*REQUIRED WORK*:
Show every line below where "bottom" appears.

*INPUT DATA*:

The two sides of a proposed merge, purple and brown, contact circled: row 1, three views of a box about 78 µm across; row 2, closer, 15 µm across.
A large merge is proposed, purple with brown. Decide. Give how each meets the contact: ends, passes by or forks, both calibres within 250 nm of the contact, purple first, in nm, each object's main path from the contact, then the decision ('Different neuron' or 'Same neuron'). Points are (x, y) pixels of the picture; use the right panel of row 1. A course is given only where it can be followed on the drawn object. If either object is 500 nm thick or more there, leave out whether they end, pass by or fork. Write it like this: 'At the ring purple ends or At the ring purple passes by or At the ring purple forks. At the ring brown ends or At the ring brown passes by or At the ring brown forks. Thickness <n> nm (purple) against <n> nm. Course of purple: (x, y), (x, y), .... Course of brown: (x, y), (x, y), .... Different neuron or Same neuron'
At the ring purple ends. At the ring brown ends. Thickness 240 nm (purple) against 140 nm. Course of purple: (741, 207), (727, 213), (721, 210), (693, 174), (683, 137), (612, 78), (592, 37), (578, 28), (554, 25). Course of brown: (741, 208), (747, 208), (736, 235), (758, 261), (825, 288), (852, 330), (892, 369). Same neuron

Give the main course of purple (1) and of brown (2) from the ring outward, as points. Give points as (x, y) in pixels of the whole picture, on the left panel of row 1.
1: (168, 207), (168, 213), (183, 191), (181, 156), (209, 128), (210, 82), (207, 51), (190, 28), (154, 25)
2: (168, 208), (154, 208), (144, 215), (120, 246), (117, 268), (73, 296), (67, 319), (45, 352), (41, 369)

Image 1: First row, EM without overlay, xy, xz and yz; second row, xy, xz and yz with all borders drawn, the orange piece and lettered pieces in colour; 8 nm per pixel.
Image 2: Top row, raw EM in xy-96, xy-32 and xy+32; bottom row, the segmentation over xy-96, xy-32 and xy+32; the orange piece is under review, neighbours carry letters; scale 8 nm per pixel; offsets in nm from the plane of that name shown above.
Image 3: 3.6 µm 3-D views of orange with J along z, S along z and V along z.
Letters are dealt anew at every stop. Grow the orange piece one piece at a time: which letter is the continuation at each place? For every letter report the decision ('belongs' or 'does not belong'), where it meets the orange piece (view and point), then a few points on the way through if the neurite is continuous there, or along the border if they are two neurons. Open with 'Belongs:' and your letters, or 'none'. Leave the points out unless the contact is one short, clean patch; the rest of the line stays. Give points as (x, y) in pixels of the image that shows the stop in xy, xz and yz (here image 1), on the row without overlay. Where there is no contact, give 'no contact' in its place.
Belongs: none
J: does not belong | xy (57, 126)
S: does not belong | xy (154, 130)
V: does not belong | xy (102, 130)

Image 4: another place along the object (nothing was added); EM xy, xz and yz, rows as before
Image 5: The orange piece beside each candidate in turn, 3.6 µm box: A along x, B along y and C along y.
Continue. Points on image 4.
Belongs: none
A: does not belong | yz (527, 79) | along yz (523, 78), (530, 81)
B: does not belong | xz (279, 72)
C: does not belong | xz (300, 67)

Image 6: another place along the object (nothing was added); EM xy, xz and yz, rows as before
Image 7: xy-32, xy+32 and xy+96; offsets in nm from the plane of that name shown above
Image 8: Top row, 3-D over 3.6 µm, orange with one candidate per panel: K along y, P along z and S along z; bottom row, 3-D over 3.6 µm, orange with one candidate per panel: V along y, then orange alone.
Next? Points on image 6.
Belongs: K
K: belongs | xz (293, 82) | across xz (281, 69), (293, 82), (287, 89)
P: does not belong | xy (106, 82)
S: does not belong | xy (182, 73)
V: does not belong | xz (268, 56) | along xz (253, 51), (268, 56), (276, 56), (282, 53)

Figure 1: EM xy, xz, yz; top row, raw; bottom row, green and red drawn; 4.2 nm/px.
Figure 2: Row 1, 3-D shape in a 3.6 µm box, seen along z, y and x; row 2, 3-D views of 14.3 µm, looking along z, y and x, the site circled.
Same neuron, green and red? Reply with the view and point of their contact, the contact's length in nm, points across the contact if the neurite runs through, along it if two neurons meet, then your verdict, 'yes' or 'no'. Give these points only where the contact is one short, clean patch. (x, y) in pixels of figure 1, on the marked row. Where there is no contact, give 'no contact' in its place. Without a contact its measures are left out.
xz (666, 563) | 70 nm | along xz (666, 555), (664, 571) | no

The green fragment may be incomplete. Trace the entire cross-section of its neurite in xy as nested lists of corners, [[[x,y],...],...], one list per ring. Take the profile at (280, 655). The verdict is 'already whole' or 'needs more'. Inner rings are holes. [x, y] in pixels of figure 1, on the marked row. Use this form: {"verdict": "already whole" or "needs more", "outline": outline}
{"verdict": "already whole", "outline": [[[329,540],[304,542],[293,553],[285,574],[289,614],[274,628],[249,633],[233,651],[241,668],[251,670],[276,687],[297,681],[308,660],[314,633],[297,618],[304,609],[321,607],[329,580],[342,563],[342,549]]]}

*RESPONSE TO THE TASK*:
Image 2: Top row, raw EM in xy-96, xy-32 and xy+32; bottom row, the segmentation over xy-96, xy-32 and xy+32; the orange piece is under review, neighbours carry letters; scale 8 nm per pixel; offsets in nm from the plane of that name shown above.
Image 8: Top row, 3-D over 3.6 µm, orange with one candidate per panel: K along y, P along z and S along z; bottom row, 3-D over 3.6 µm, orange with one candidate per panel: V along y, then orange alone.
Figure 1: EM xy, xz, yz; top row, raw; bottom row, green and red drawn; 4.2 nm/px.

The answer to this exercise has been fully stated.